Moreover, possession of the virtue of prudence would help inform scientists in the many decisions that they make and the moral considerations necessary in their research. Prudence would direct scientists to make the right choices when it comes to experimental design or projects that they decide to undertake as a whole. Science has the ability to save lives and cure disease, but it also has the potential to put other organisms in harm's way and to risk the overall well-being of the biocommunity. To be able to weigh these costs and benefits properly and make the right decision is likewise a crucial ability to possess. Sandler similarly affirms that “The environmentally virtuous person - precisely because of his or her virtue - will be disposed both to recognize the right thing and to do it for the right reasons” (Sandler 255). The ability to make the right decision “may also be indispensable in adjudicating between conflicting demands of morality or resolving moral dilemmas that arise from a plurality of sources of value and justification. Indeed, many moral philosophers have argued that it is implausible and unreasonable to believe that there is some finite set of rules or principles that can be applied by any human moral agent in any situation to determine what the proper course of action is in that situation” (Sandler 255). Therefore, the most practical way to lead environmentally conscious projects in the field of science is to teach individual upcoming researchers environmental virtues and thereby encourage them to adopt and practice them in their various works, so that there need not be worry for areas of experimentation in which traditional rules do not apply.

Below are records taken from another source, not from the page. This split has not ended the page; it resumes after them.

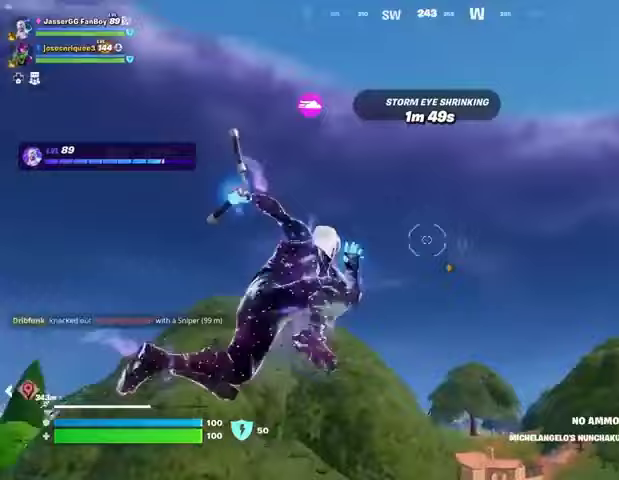
{"buttons": [], "left_stick": "up-left", "right_stick": "down-left", "events": [[300, "right_stick", "down-left"], [500, "left_stick", "up-left"]]}
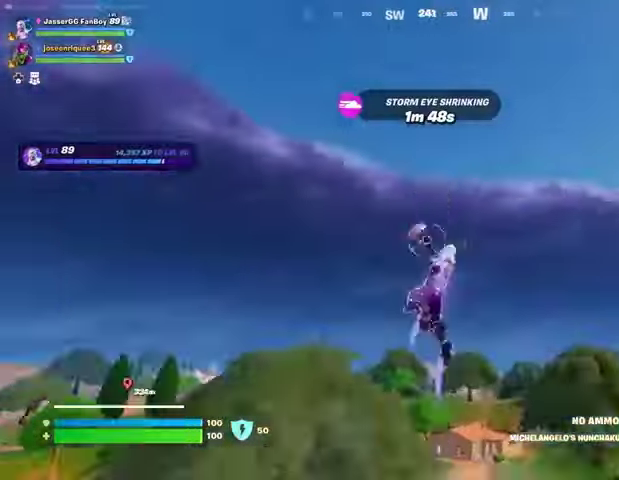
{"buttons": [], "left_stick": "down-left", "right_stick": "center", "events": [[133, "left_stick", "down"], [233, "left_stick", "down-left"], [333, "right_stick", "center"]]}
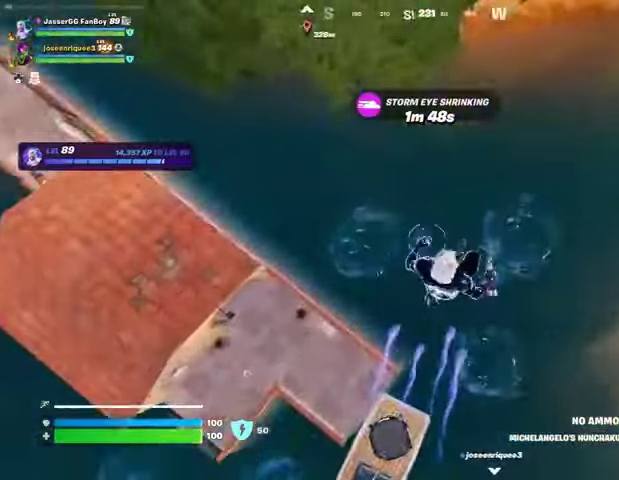
{"buttons": ["L2"], "left_stick": "up-left", "right_stick": "up-left", "events": [[133, "left_stick", "left"], [133, "right_stick", "left"], [300, "right_stick", "up-left"], [467, "L2", "down"], [500, "left_stick", "up-left"]]}
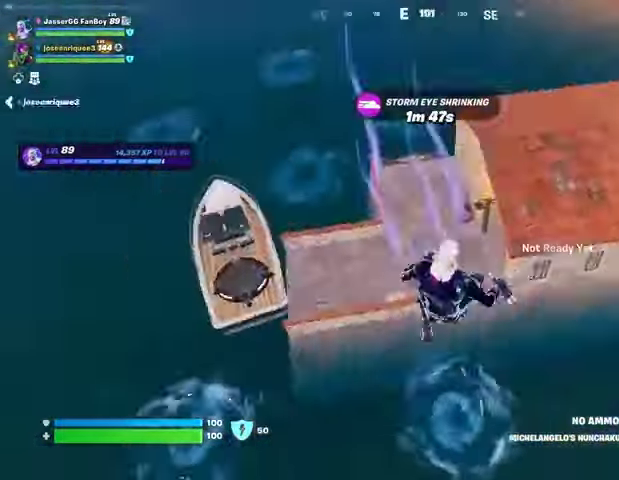
{"buttons": [], "left_stick": "up", "right_stick": "center", "events": [[100, "L2", "up"], [267, "left_stick", "up"], [267, "right_stick", "center"]]}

Environmental virtues are an essential part of a complete environmental ethic. They help us to find the right direction at crossroads where conventional rules are either not applicable or insufficient. Environmental virtue ethics allows for those gray areas that science either discourages or ignores entirely. Adoption of environmental virtues by scientists would allow for more environmentally conscious research and a more thorough understanding of the rights and wrongs of environmentally ethical experimentation, going beyond superficial objective rules that oversimplify complex areas of thought.
Word count: 1283
Citation: Sandler, Ronald. "Environmental Virtue Ethics." Environmental Ethics: The Big Questions, edited by David R. Keller, Wiley-Blackwell, 2010, 252-256.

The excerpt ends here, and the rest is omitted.